All we have to do… is to define ‘consciousness’ explicitly to mean what you call ‘feeling’ (I usually use the word ‘experience’ to avoid ‘conscious’, and define ‘experience’ accordingly). We know what we mean!
A conscious/mental/experiential/phenomenological/subjective state is a state that it feels like something to be in. Hence I prefer to stick to feeling: its much the simplest, most direct and face-valid descriptor.
I think [stones] may be constituted of experientiality.
It feels like something to be a stone? (Or a part of a stone?)
I can even accept ‘decorative’. I understand this to mean that classical zombies are logically possible even though Kirk zombies aren’t.
I think leptons, stones, toasters — and probably also microbes and plants — are zombies. But I can’t explain how and why we (sometimes) aren’t. (It never feels like anything to be them, but it [sometimes] feels like something to be us.) (“Decorative” because we cannot explain feeling’s function.)
Mistake to think [feeling] is a theoretical ‘cost’, for [1] radical emergence is a greater theoretical cost, [2] non-feeling reality is already a cost, because it’s a unwarranted theoretical posit.
I have no problem with molecules and stones and toasters and microbes and plants being zombies. Nothing to explain. Their states are unfelt. I have enormous problems explaining how or why other organisms are not zombies too. But they’re not. Having (genetically coded) traits is surely more costly than not having them.
the biologist doesn’t need an explanation for the very existence of feeling, and has an excellent explanation for the existence of feeling tuned to serve adaptive purposes.
I have yet to hear that adaptive explanation; if (as I believe) feeling is a biological trait, it does need a causal (adaptive) explanation.
One useful terminological option here is to define ‘mind’ in such a way that feeling doesn’t entail mind (see e.g. Russell, perhaps also Damasio) … feeling is v low-level, mind is essentially useful in some way
Hi or lo, I see no causal explanation of this “usefulness.” It’s doings, and the capacity for doing them, that are useful. And if a state is not felt, I have no idea what is meant by calling it mental (and vice versa).

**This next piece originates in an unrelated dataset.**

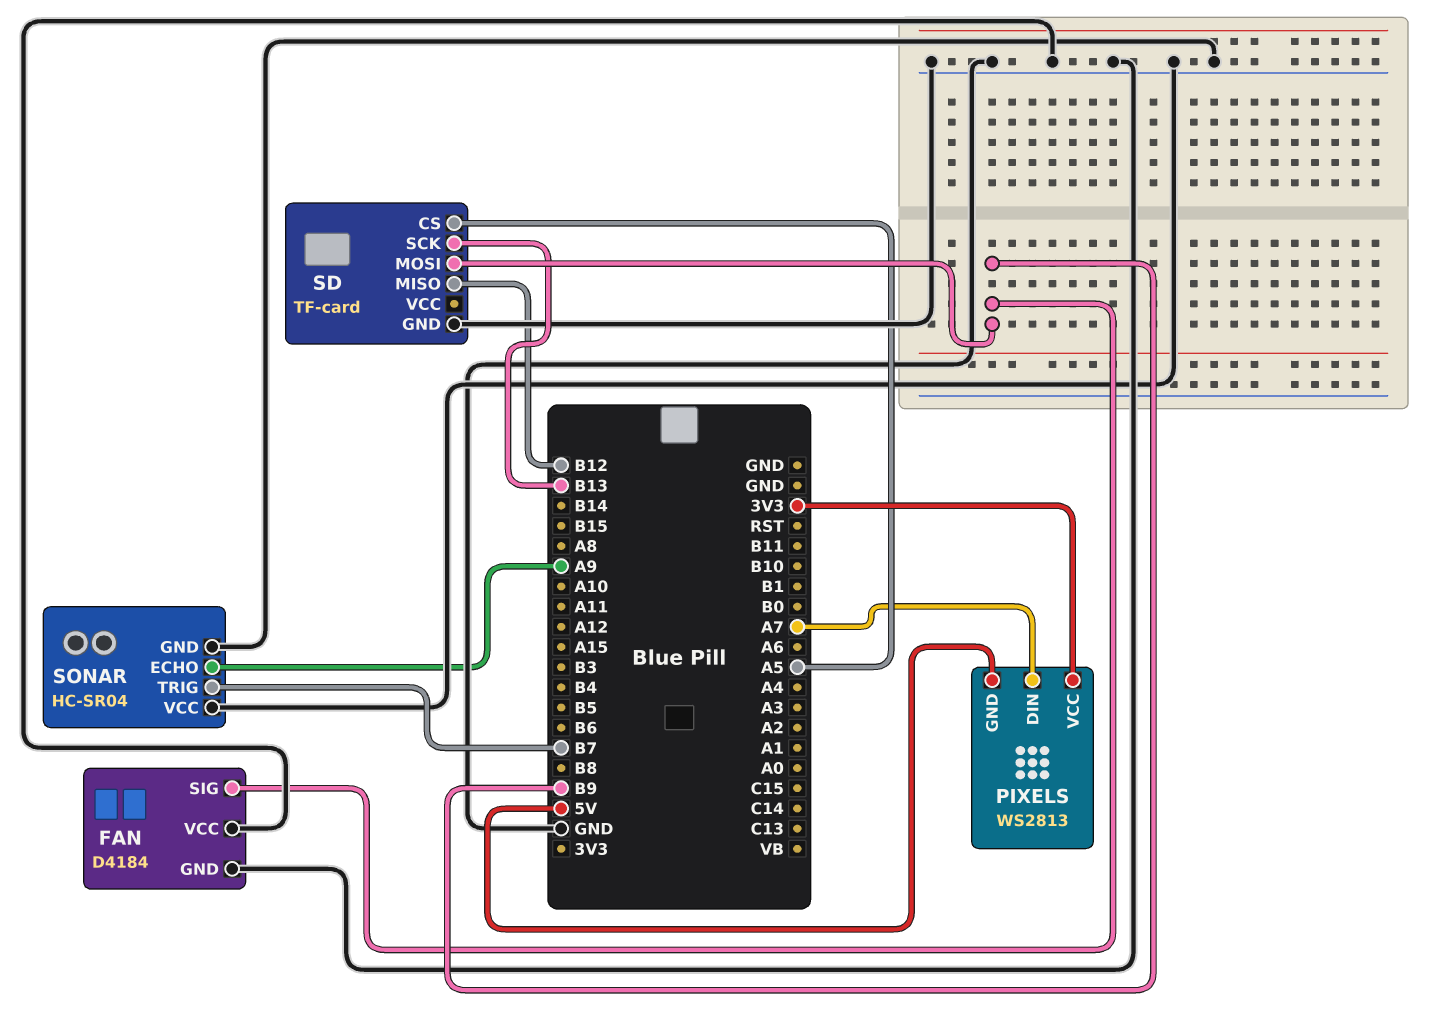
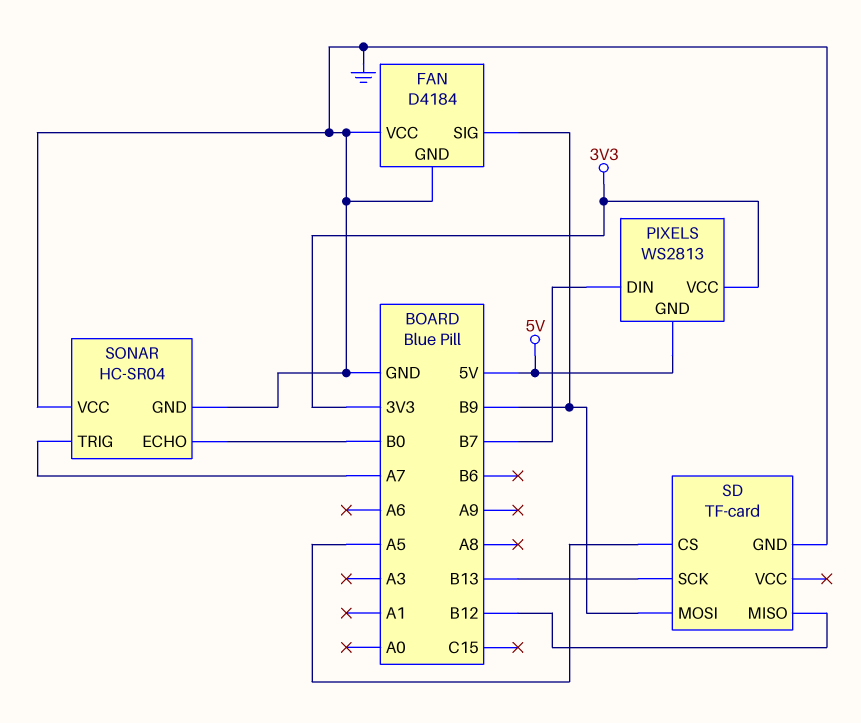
PIXELS pin DIN: A7 -> B7
SONAR pin ECHO: A9 -> B0
SONAR pin TRIG: B7 -> A7

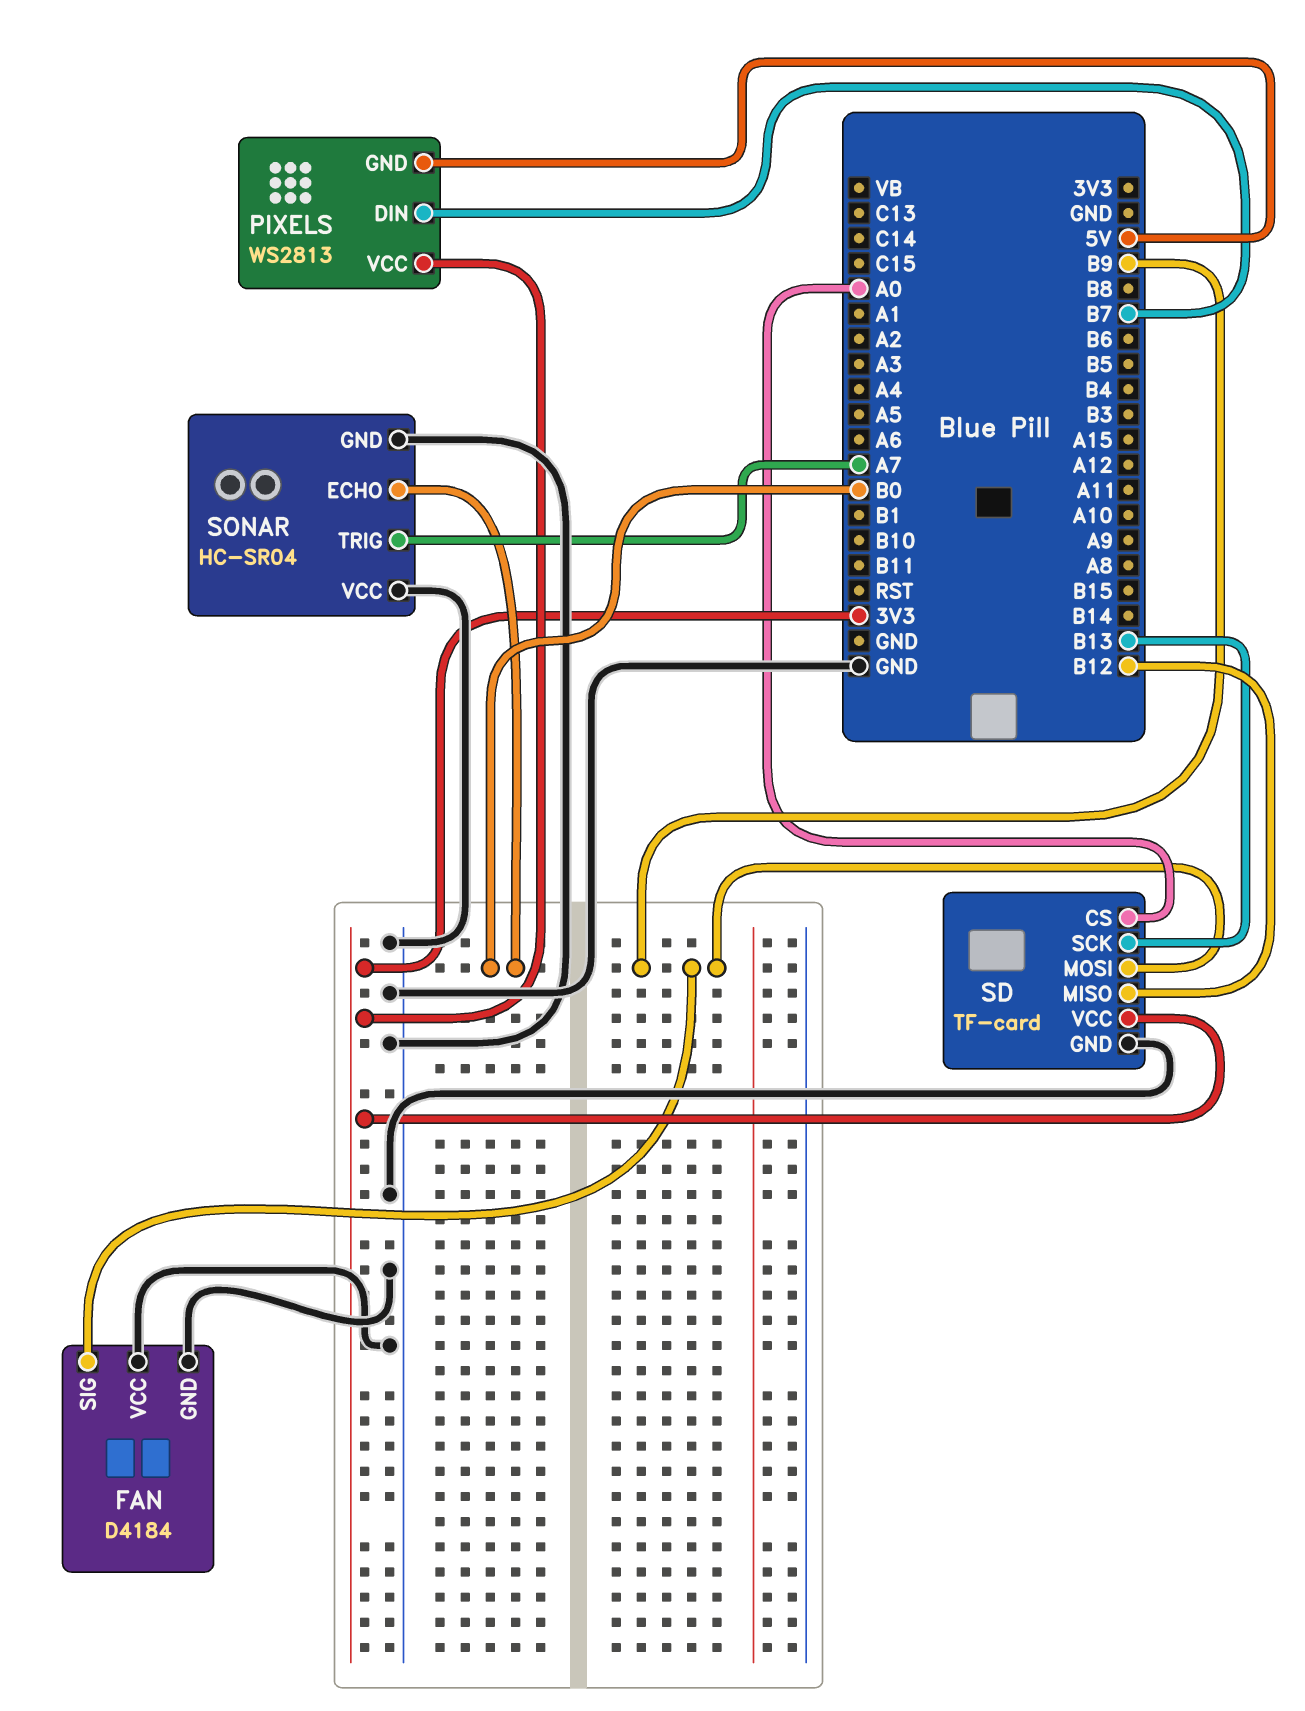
SD pin CS: A5 -> A0
SD pin VCC: none -> 3V3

[feeling is physicists’] problem insofar as they propose to offer a general theory of concrete reality
It seems to me feeling’s just biologists’ problem, just as, say, digestion or photosynthesis is. No new physics there.
[functing, ordinary causal explanation, whether in physics or in biology] doesn’t explain the existence of non-feeling matter … to explain that, one would need to answer the question ‘Why is there something rather than nothing’?
Here I show my non-metaphysicians’ pedestrianism: Try as I might, I can’t help but feel that that sort of onticism is otiose.
the view that consciousness is everywhere but isn’t all there is) is [1] independently motivated and [2] explains this for free. Biological evolution sometimes produces an organism O that is not simply made of feeling stuff, in such a way that it (O) isn’t itself a subject of experience, but is also itself a subject of experience, be it is adaptive.
Unfortunately, to my naive realists’ ears this sounds more speculative (and complicated) than explicative. Shouldn’t the explanans be simpler than the explanandum? All I wanted was to know how and why (some) organisms (sometimes) feel rather than just funct!